In Figure9, we plot a bar chart showing the various resolutions that comprise ExDDV. The bar chart clearly shows that the first three resolutions are significantly more frequent than the others.

Figure8 contains a comprehensive diagram with qualitative samples for all possible training scenarios applied on LLaVA [45]. We observe that most explanations are meaningful, although there are cases when various model versions fail.

In Figure10, we showcase a comparison between the predictions of the click regressor and the ground-truth click locations, highlighting the precise localization performance of our model.

8 Training environments

We have worked on multiple environments for our experiments. For the in-context learning experiments, we used a Tesla V100-SXM2 GPU with 32GB VRAM. Phi-3-Vision [1] and LLaVA [45] were fine-tuned on a single H100 GPU with 80GB VRAM. BLIP-2 [40] was fine-tuned using an RTX 4090 GPU with 24GB VRAM. The same training environment as for BLIP-2 was used for the click predictors.
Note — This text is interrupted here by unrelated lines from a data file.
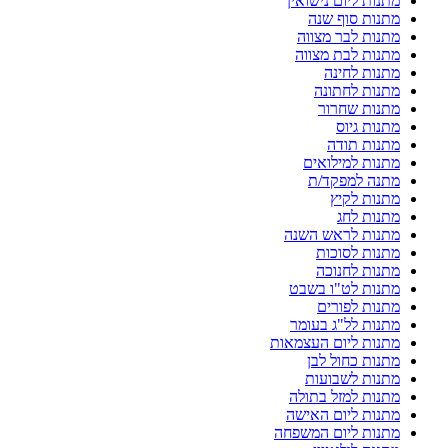
מתנות ליום נישואין
מתנות סוף שנה
מתנות לבר מצווה
מתנות לבת מצווה
מתנות לחינה
מתנות לחתונה
מתנות שחרור
מתנות גיוס
מתנות תודה
מתנות למילואים
מתנה למפקד/ת
מתנות לקיץ
מתנות לחג
מתנות לראש השנה
מתנות לסוכות
מתנות לחנוכה
מתנות לט"ו בשבט
מתנות לפורים
מתנות לל"ג בעומר
מתנות ליום העצמאות
מתנות כחול לבן
מתנות לשבועות
מתנות למזל בתולה
מתנות ליום האישה
מתנות ליום המשפחה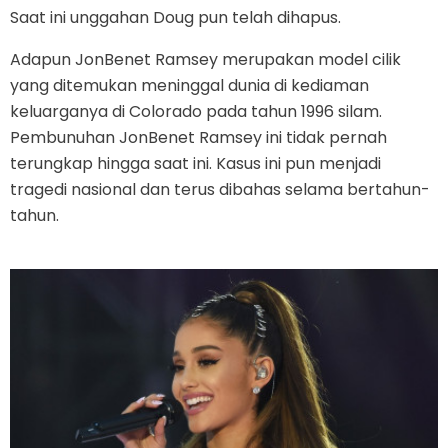
Saat ini unggahan Doug pun telah dihapus.
Adapun JonBenet Ramsey merupakan model cilik
yang ditemukan meninggal dunia di kediaman
keluarganya di Colorado pada tahun 1996 silam.
Pembunuhan JonBenet Ramsey ini tidak pernah
terungkap hingga saat ini. Kasus ini pun menjadi
tragedi nasional dan terus dibahas selama bertahun-
tahun.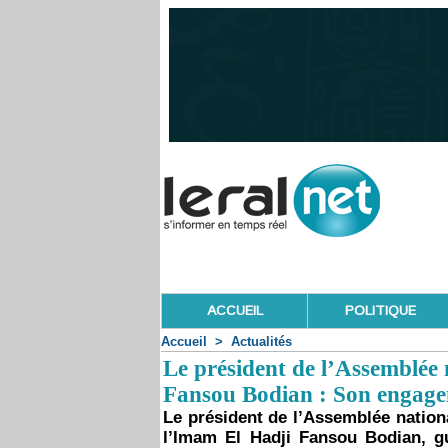
ACCUEIL
POLITIQUE
Accueil
>
Actualités
Le président de l’Assemblée 
Fansou Bodian : Son engage
Le président de l’Assemblée nation
l’Imam El Hadji Fansou Bodian, gu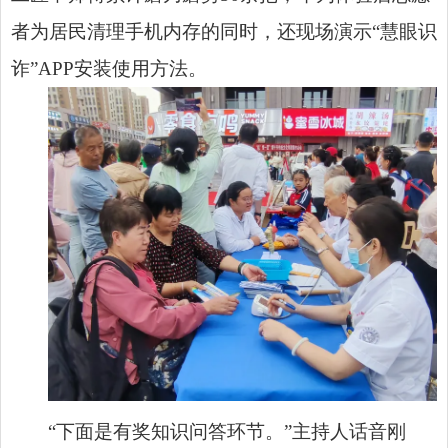
者为居民清理手机内存的同时，还现场演示“慧眼识
诈”APP安装使用方法。
“下面是有奖知识问答环节。”主持人话音刚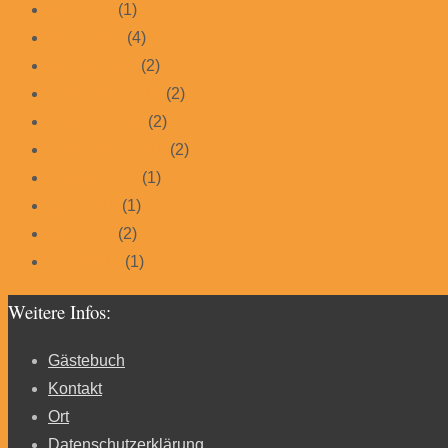
Mai 2017
(1)
März 2017
(4)
Januar 2017
(2)
November 2016
(2)
Oktober 2016
(2)
September 2016
(2)
August 2016
(1)
Juni 2016
(1)
Mai 2016
(2)
April 2015
(1)
Weitere Infos:
Gästebuch
Kontakt
Ort
Datenschutzerklärung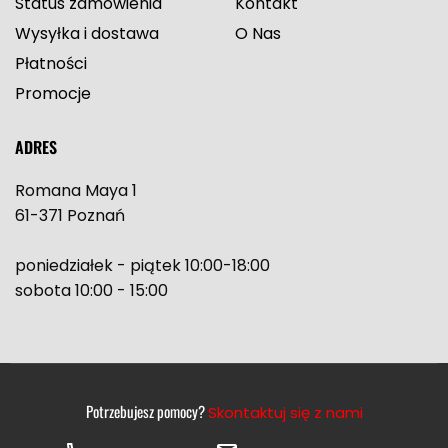
Status zamówienia
Kontakt
Wysyłka i dostawa
O Nas
Płatności
Promocje
ADRES
Romana Maya 1
61-371 Poznań
poniedziałek - piątek 10:00-18:00
sobota 10:00 - 15:00
Potrzebujesz pomocy?
Skontaktuj się z nami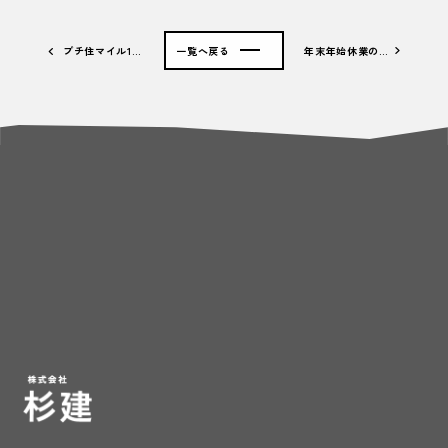
プチ住マイル1…
一覧へ戻る
年末年始休業の…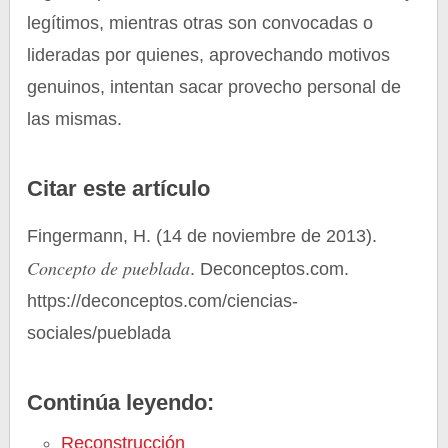
legítimos, mientras otras son convocadas o
lideradas por quienes, aprovechando motivos
genuinos, intentan sacar provecho personal de
las mismas.
Citar este artículo
Fingermann, H. (14 de noviembre de 2013).
Concepto de pueblada
. Deconceptos.com.
https://deconceptos.com/ciencias-
sociales/pueblada
Continúa leyendo:
Reconstrucción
ExDDV: A New Dataset for Explainable Deepfake Detection in Video (9)
ExDDV: A New Dataset for Explainable Deepfake Detection in Video (10)
ExDDV: A New Dataset for Explainable Deepfake Detection in Video (2025)

References

Top Articles
Latest Posts
Recommended Articles
Article information

Author: Carlyn Walter

Last Updated:

Views: 5840

Rating: 5 / 5 (50 voted)

Reviews: 89% of readers found this page helpful

Author information

Name: Carlyn Walter

Birthday: 1996-01-03

Address: Suite 452 40815 Denyse Extensions, Sengermouth, OR 42374

Phone: +8501809515404

Job: Manufacturing Technician

Hobby: Table tennis, Archery, Vacation, Metal detecting, Yo-yoing, Crocheting, Creative writing

Introduction: My name is Carlyn Walter, I am a lively, glamorous, healthy, clean, powerful, calm, combative person who loves writing and wants to share my knowledge and understanding with you.